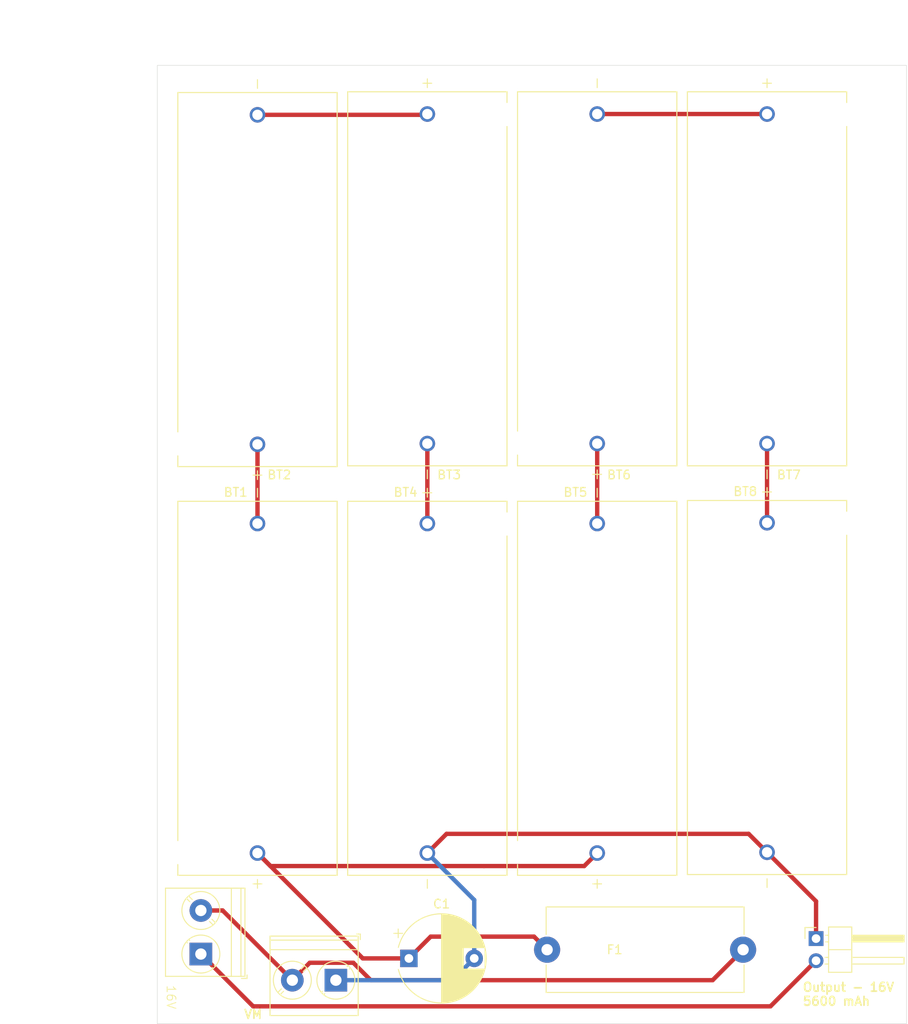
<source format=kicad_pcb>
(kicad_pcb
	(version 20240108)
	(generator "pcbnew")
	(generator_version "8.0")
	(general
		(thickness 1.6)
		(legacy_teardrops no)
	)
	(paper "A4")
	(layers
		(0 "F.Cu" signal)
		(31 "B.Cu" signal)
		(32 "B.Adhes" user "B.Adhesive")
		(33 "F.Adhes" user "F.Adhesive")
		(34 "B.Paste" user)
		(35 "F.Paste" user)
		(36 "B.SilkS" user "B.Silkscreen")
		(37 "F.SilkS" user "F.Silkscreen")
		(38 "B.Mask" user)
		(39 "F.Mask" user)
		(40 "Dwgs.User" user "User.Drawings")
		(41 "Cmts.User" user "User.Comments")
		(42 "Eco1.User" user "User.Eco1")
		(43 "Eco2.User" user "User.Eco2")
		(44 "Edge.Cuts" user)
		(45 "Margin" user)
		(46 "B.CrtYd" user "B.Courtyard")
		(47 "F.CrtYd" user "F.Courtyard")
		(48 "B.Fab" user)
		(49 "F.Fab" user)
		(50 "User.1" user)
		(51 "User.2" user)
		(52 "User.3" user)
		(53 "User.4" user)
		(54 "User.5" user)
		(55 "User.6" user)
		(56 "User.7" user)
		(57 "User.8" user)
		(58 "User.9" user)
	)
	(setup
		(stackup
			(layer "F.SilkS"
				(type "Top Silk Screen")
			)
			(layer "F.Paste"
				(type "Top Solder Paste")
			)
			(layer "F.Mask"
				(type "Top Solder Mask")
				(thickness 0.01)
			)
			(layer "F.Cu"
				(type "copper")
				(thickness 0.035)
			)
			(layer "dielectric 1"
				(type "core")
				(thickness 1.51)
				(material "FR4")
				(epsilon_r 4.5)
				(loss_tangent 0.02)
			)
			(layer "B.Cu"
				(type "copper")
				(thickness 0.035)
			)
			(layer "B.Mask"
				(type "Bottom Solder Mask")
				(thickness 0.01)
			)
			(layer "B.Paste"
				(type "Bottom Solder Paste")
			)
			(layer "B.SilkS"
				(type "Bottom Silk Screen")
			)
			(copper_finish "None")
			(dielectric_constraints no)
		)
		(pad_to_mask_clearance 0)
		(allow_soldermask_bridges_in_footprints no)
		(pcbplotparams
			(layerselection 0x00010fc_ffffffff)
			(plot_on_all_layers_selection 0x0000000_00000000)
			(disableapertmacros no)
			(usegerberextensions no)
			(usegerberattributes yes)
			(usegerberadvancedattributes yes)
			(creategerberjobfile yes)
			(dashed_line_dash_ratio 12.000000)
			(dashed_line_gap_ratio 3.000000)
			(svgprecision 4)
			(plotframeref no)
			(viasonmask no)
			(mode 1)
			(useauxorigin no)
			(hpglpennumber 1)
			(hpglpenspeed 20)
			(hpglpendiameter 15.000000)
			(pdf_front_fp_property_popups yes)
			(pdf_back_fp_property_popups yes)
			(dxfpolygonmode yes)
			(dxfimperialunits yes)
			(dxfusepcbnewfont yes)
			(psnegative no)
			(psa4output no)
			(plotreference yes)
			(plotvalue yes)
			(plotfptext yes)
			(plotinvisibletext no)
			(sketchpadsonfab no)
			(subtractmaskfromsilk no)
			(outputformat 1)
			(mirror no)
			(drillshape 0)
			(scaleselection 1)
			(outputdirectory "RoboAkkuPack")
		)
	)
	(net 0 "")
	(net 1 "Net-(BT1-PadN)")
	(net 2 "Net-(BT1-PadP)")
	(net 3 "Net-(BT2-PadN)")
	(net 4 "Net-(BT3-PadN)")
	(net 5 "Net-(MES1--)")
	(net 6 "Net-(BT5-PadN)")
	(net 7 "Net-(BT6-PadN)")
	(net 8 "Net-(BT7-PadN)")
	(net 9 "Net-(MES1-+)")
	(net 10 "Net-(Output1-Pin_2)")
	(footprint "1051:BAT_1051" (layer "F.Cu") (at 150.5 121.5 90))
	(footprint "1051:BAT_1051" (layer "F.Cu") (at 111.5 121.5 90))
	(footprint "Fuse:Fuseholder_Cylinder-5x20mm_Schurter_0031_8201_Horizontal_Open" (layer "F.Cu") (at 144.75 151.5))
	(footprint "1051:BAT_1051" (layer "F.Cu") (at 131 74.5 -90))
	(footprint "Connector_PinHeader_2.54mm:PinHeader_1x02_P2.54mm_Horizontal" (layer "F.Cu") (at 175.625 150.225))
	(footprint "1051:BAT_1051" (layer "F.Cu") (at 170 121.41 -90))
	(footprint "1051:BAT_1051" (layer "F.Cu") (at 131 121.5 -90))
	(footprint "1051:BAT_1051" (layer "F.Cu") (at 150.5 74.5 90))
	(footprint "1051:BAT_1051" (layer "F.Cu") (at 170 74.5 -90))
	(footprint "TerminalBlock_Phoenix:TerminalBlock_Phoenix_PT-1,5-2-5.0-H_1x02_P5.00mm_Horizontal" (layer "F.Cu") (at 105 152 90))
	(footprint "1051:BAT_1051" (layer "F.Cu") (at 111.5 74.59 90))
	(footprint "TerminalBlock_Phoenix:TerminalBlock_Phoenix_PT-1,5-2-5.0-H_1x02_P5.00mm_Horizontal" (layer "F.Cu") (at 120.5 155 180))
	(footprint "Capacitor_THT:CP_Radial_D10.0mm_P7.50mm" (layer "F.Cu") (at 128.882323 152.5))
	(gr_rect
		(start 100 50)
		(end 186 160)
		(stroke
			(width 0.05)
			(type default)
		)
		(fill none)
		(layer "Edge.Cuts")
		(uuid "646bcec9-5f48-4ff2-aa97-f268f3dcdfc8")
	)
	(gr_text "VM\n"
		(at 111 159.5 0)
		(layer "F.SilkS")
		(uuid "1e53c758-aad1-4f14-9435-17efd6e29b29")
		(effects
			(font
				(size 1 1)
				(thickness 0.2)
				(bold yes)
			)
			(justify bottom)
		)
	)
	(gr_text "16V"
		(at 101 155.5 -90)
		(layer "F.SilkS")
		(uuid "41154a19-3294-4134-b9e4-ae8b337fb96a")
		(effects
			(font
				(size 1 1)
				(thickness 0.1)
			)
			(justify left bottom)
		)
	)
	(gr_text "Output - 16V\n5600 mAh"
		(at 174 158 0)
		(layer "F.SilkS")
		(uuid "b6f71f4e-f443-4ff8-83ef-fbea06022bb9")
		(effects
			(font
				(size 1 1)
				(thickness 0.2)
				(bold yes)
			)
			(justify left bottom)
		)
	)
	(dimension
		(type aligned)
		(layer "Cmts.User")
		(uuid "15cbf812-2bde-4386-b7a7-6d7242b06500")
		(pts
			(xy 105.5 152) (xy 105.5 147)
		)
		(height -0.5)
		(gr_text "5.0000 mm"
			(at 107.5 149.5 90)
			(layer "Cmts.User")
			(uuid "15cbf812-2bde-4386-b7a7-6d7242b06500")
			(effects
				(font
					(size 1 1)
					(thickness 0.15)
				)
			)
		)
		(format
			(prefix "")
			(suffix "")
			(units 3)
			(units_format 1)
			(precision 4)
		)
		(style
			(thickness 0.1)
			(arrow_length 1.27)
			(text_position_mode 2)
			(extension_height 0.58642)
			(extension_offset 0.5) keep_text_aligned)
	)
	(dimension
		(type aligned)
		(layer "Cmts.User")
		(uuid "3239df8b-e83a-4764-9afd-e5e6636188de")
		(pts
			(xy 105 152) (xy 100 152)
		)
		(height 0)
		(gr_text "5.0000 mm"
			(at 99 150.85 0)
			(layer "Cmts.User")
			(uuid "3239df8b-e83a-4764-9afd-e5e6636188de")
			(effects
				(font
					(size 1 1)
					(thickness 0.15)
				)
			)
		)
		(format
			(prefix "")
			(suffix "")
			(units 3)
			(units_format 1)
			(precision 4)
		)
		(style
			(thickness 0.1)
			(arrow_length 1.27)
			(text_position_mode 2)
			(extension_height 0.58642)
			(extension_offset 0.5) keep_text_aligned)
	)
	(dimension
		(type aligned)
		(layer "Cmts.User")
		(uuid "7092f788-d2da-440f-a03d-fc4a1e2de11c")
		(pts
			(xy 100 44.5) (xy 186 44.5)
		)
		(height 0)
		(gr_text "86.0000 mm"
			(at 143 43.35 0)
			(layer "Cmts.User")
			(uuid "7092f788-d2da-440f-a03d-fc4a1e2de11c")
			(effects
				(font
					(size 1 1)
					(thickness 0.15)
				)
			)
		)
		(format
			(prefix "")
			(suffix "")
			(units 3)
			(units_format 1)
			(precision 4)
		)
		(style
			(thickness 0.05)
			(arrow_length 1.27)
			(text_position_mode 0)
			(extension_height 0.58642)
			(extension_offset 0.5) keep_text_aligned)
	)
	(dimension
		(type aligned)
		(layer "Cmts.User")
		(uuid "95ec5a6b-7e4e-4426-989a-24b756d3f6e0")
		(pts
			(xy 104.5 152) (xy 104.5 160)
		)
		(height -0.5)
		(gr_text "8.0000 mm"
			(at 103.85 157.5 90)
			(layer "Cmts.User")
			(uuid "95ec5a6b-7e4e-4426-989a-24b756d3f6e0")
			(effects
				(font
					(size 1 1)
					(thickness 0.15)
				)
			)
		)
		(format
			(prefix "")
			(suffix "")
			(units 3)
			(units_format 1)
			(precision 4)
		)
		(style
			(thickness 0.1)
			(arrow_length 1.27)
			(text_position_mode 2)
			(extension_height 0.58642)
			(extension_offset 0.5) keep_text_aligned)
	)
	(dimension
		(type aligned)
		(layer "Cmts.User")
		(uuid "c169159d-c23c-4f70-bba9-9113b213f9c6")
		(pts
			(xy 88.5 160) (xy 88.5 50)
		)
		(height 0)
		(gr_text "110.0000 mm"
			(at 87.35 105 90)
			(layer "Cmts.User")
			(uuid "c169159d-c23c-4f70-bba9-9113b213f9c6")
			(effects
				(font
					(size 1 1)
					(thickness 0.15)
				)
			)
		)
		(format
			(prefix "")
			(suffix "")
			(units 3)
			(units_format 1)
			(precision 4)
		)
		(style
			(thickness 0.05)
			(arrow_length 1.27)
			(text_position_mode 0)
			(extension_height 0.58642)
			(extension_offset 0.5) keep_text_aligned)
	)
	(segment
		(start 111.5 93.5)
		(end 111.5 102.59)
		(width 0.5)
		(layer "F.Cu")
		(net 1)
		(uuid "b26ae75a-b431-454c-9ea3-7901993eca2d")
	)
	(segment
		(start 149.01 141.9)
		(end 137.5 141.9)
		(width 0.5)
		(layer "F.Cu")
		(net 2)
		(uuid "009b7beb-1f48-4dbf-a7bc-a0f12dc67a89")
	)
	(segment
		(start 128.882323 152.5)
		(end 131.382323 150)
		(width 0.5)
		(layer "F.Cu")
		(net 2)
		(uuid "3ee1442c-af35-4b63-ab48-7b5b2d106088")
	)
	(segment
		(start 143.25 150)
		(end 144.75 151.5)
		(width 0.5)
		(layer "F.Cu")
		(net 2)
		(uuid "72e3a2b2-620a-4430-839f-bcfdf3bad962")
	)
	(segment
		(start 123.59 152.5)
		(end 128.882323 152.5)
		(width 0.5)
		(layer "F.Cu")
		(net 2)
		(uuid "8648c4db-f66c-4bc7-99f7-ae38571cdbf0")
	)
	(segment
		(start 131.382323 150)
		(end 143.25 150)
		(width 0.5)
		(layer "F.Cu")
		(net 2)
		(uuid "9dcefb20-5014-4d04-b54c-73bc2ccc49ab")
	)
	(segment
		(start 150.5 140.41)
		(end 149.01 141.9)
		(width 0.5)
		(layer "F.Cu")
		(net 2)
		(uuid "9fb499b5-c0ee-4a03-9fd4-108a53475eaf")
	)
	(segment
		(start 137.5 141.9)
		(end 112.99 141.9)
		(width 0.5)
		(layer "F.Cu")
		(net 2)
		(uuid "ae60bae7-a161-4850-9f3b-c3ae54363ce4")
	)
	(segment
		(start 112.99 141.9)
		(end 111.5 140.41)
		(width 0.5)
		(layer "F.Cu")
		(net 2)
		(uuid "b817fa39-cb38-4465-91d3-895ea606f3e8")
	)
	(segment
		(start 111.5 140.41)
		(end 123.59 152.5)
		(width 0.5)
		(layer "F.Cu")
		(net 2)
		(uuid "bd13990f-270c-4a0e-a844-5ced65ba8bf7")
	)
	(segment
		(start 130.91 55.68)
		(end 131 55.59)
		(width 0.5)
		(layer "F.Cu")
		(net 3)
		(uuid "eb0e4a29-098c-4752-bcb6-490be707cacd")
	)
	(segment
		(start 111.5 55.68)
		(end 130.91 55.68)
		(width 0.5)
		(layer "F.Cu")
		(net 3)
		(uuid "f3b5992d-4829-4da4-8957-d0c7383f290f")
	)
	(segment
		(start 131 93.41)
		(end 131 102.59)
		(width 0.5)
		(layer "F.Cu")
		(net 4)
		(uuid "9032b95e-cee3-452d-8936-46b6480881a3")
	)
	(segment
		(start 170 140.32)
		(end 167.885 138.205)
		(width 0.5)
		(layer "F.Cu")
		(net 5)
		(uuid "66943207-36f7-4f38-848f-3578f114bf31")
	)
	(segment
		(start 167.885 138.205)
		(end 133.205 138.205)
		(width 0.5)
		(layer "F.Cu")
		(net 5)
		(uuid "87c50173-f287-4e97-b49f-b54418e95827")
	)
	(segment
		(start 170 140.32)
		(end 175.625 145.945)
		(width 0.5)
		(layer "F.Cu")
		(net 5)
		(uuid "9546cc5f-11b3-49a5-8c71-f95967e0bfb3")
	)
	(segment
		(start 175.625 145.945)
		(end 175.625 150.225)
		(width 0.5)
		(layer "F.Cu")
		(net 5)
		(uuid "cfa0e0d8-e605-4cb4-8d67-659b76ce3bd6")
	)
	(segment
		(start 131 140.41)
		(end 133.205 138.205)
		(width 0.5)
		(layer "F.Cu")
		(net 5)
		(uuid "d61e1aa1-7127-4375-9335-632e9a496bc6")
	)
	(segment
		(start 136.382323 145.792323)
		(end 136.382323 152.5)
		(width 0.5)
		(layer "B.Cu")
		(net 5)
		(uuid "35f75efd-de3a-4b4a-8aca-f1b13de4054b")
	)
	(segment
		(start 120.5 155)
		(end 133.882323 155)
		(width 0.5)
		(layer "B.Cu")
		(net 5)
		(uuid "8ad544cf-e0fd-43c2-bae6-4ad108f64610")
	)
	(segment
		(start 131 140.41)
		(end 136.382323 145.792323)
		(width 0.5)
		(layer "B.Cu")
		(net 5)
		(uuid "cdd32874-2894-425e-a53d-0e1698cb09ba")
	)
	(segment
		(start 133.882323 155)
		(end 136.382323 152.5)
		(width 0.5)
		(layer "B.Cu")
		(net 5)
		(uuid "cff64e2b-0b34-4597-83a1-2f12e00acc65")
	)
	(segment
		(start 150.5 93.41)
		(end 150.5 102.59)
		(width 0.5)
		(layer "F.Cu")
		(net 6)
		(uuid "ce333e03-c59c-4433-9ce3-4272380cca42")
	)
	(segment
		(start 150.5 55.59)
		(end 170 55.59)
		(width 0.5)
		(layer "F.Cu")
		(net 7)
		(uuid "b4653c7e-da48-46fd-867e-4bbc6ffc495f")
	)
	(segment
		(start 170 102.5)
		(end 170 93.41)
		(width 0.5)
		(layer "F.Cu")
		(net 8)
		(uuid "83a9f25a-28f4-4422-833c-909e5768040c")
	)
	(segment
		(start 170 102.09)
		(end 170.5 102.59)
		(width 0.5)
		(layer "F.Cu")
		(net 8)
		(uuid "d85e7246-57b5-48a2-a255-a7e902ace1bd")
	)
	(segment
		(start 167.25 151.5)
		(end 163.75 155)
		(width 0.5)
		(layer "F.Cu")
		(net 9)
		(uuid "289efaf0-cb98-4c5e-9cd0-7ea5f386abbd")
	)
	(segment
		(start 122.5 153)
		(end 117.5 153)
		(width 0.5)
		(layer "F.Cu")
		(net 9)
		(uuid "370076cc-a56c-470a-988e-147624c88538")
	)
	(segment
		(start 163.75 155)
		(end 124.5 155)
		(width 0.5)
		(layer "F.Cu")
		(net 9)
		(uuid "63f5f6f0-7b87-4647-8792-d93e291cedac")
	)
	(segment
		(start 107.5 147)
		(end 105 147)
		(width 0.5)
		(layer "F.Cu")
		(net 9)
		(uuid "6f2c0b17-63f8-4b0c-ba2e-9cb5cdab2957")
	)
	(segment
		(start 117.5 153)
		(end 115.5 155)
		(width 0.5)
		(layer "F.Cu")
		(net 9)
		(uuid "8a86fd6f-2954-4df0-87eb-b9b05133e8e3")
	)
	(segment
		(start 124.5 155)
		(end 122.5 153)
		(width 0.5)
		(layer "F.Cu")
		(net 9)
		(uuid "b3b550d2-1476-4f83-80de-56be7ee56997")
	)
	(segment
		(start 115.5 155)
		(end 107.5 147)
		(width 0.5)
		(layer "F.Cu")
		(net 9)
		(uuid "c3bc6fcb-88b3-4e58-9b86-38193ddddbce")
	)
	(segment
		(start 111 158)
		(end 170.39 158)
		(width 0.5)
		(layer "F.Cu")
		(net 10)
		(uuid "65138381-be7c-4854-999d-fbde157e5eef")
	)
	(segment
		(start 170.39 158)
		(end 175.625 152.765)
		(width 0.5)
		(layer "F.Cu")
		(net 10)
		(uuid "a1c5761d-6a63-4b2d-9f99-ac738327cab2")
	)
	(segment
		(start 105 152)
		(end 111 158)
		(width 0.5)
		(layer "F.Cu")
		(net 10)
		(uuid "f12c5640-4ce3-4375-8bf8-c8afe46b3cf9")
	)
)

</source>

------------------------

Please list every line of the records that contains "Courtyard".

*Answer space*.
		(46 "B.CrtYd" user "B.Courtyard")
		(47 "F.CrtYd" user "F.Courtyard")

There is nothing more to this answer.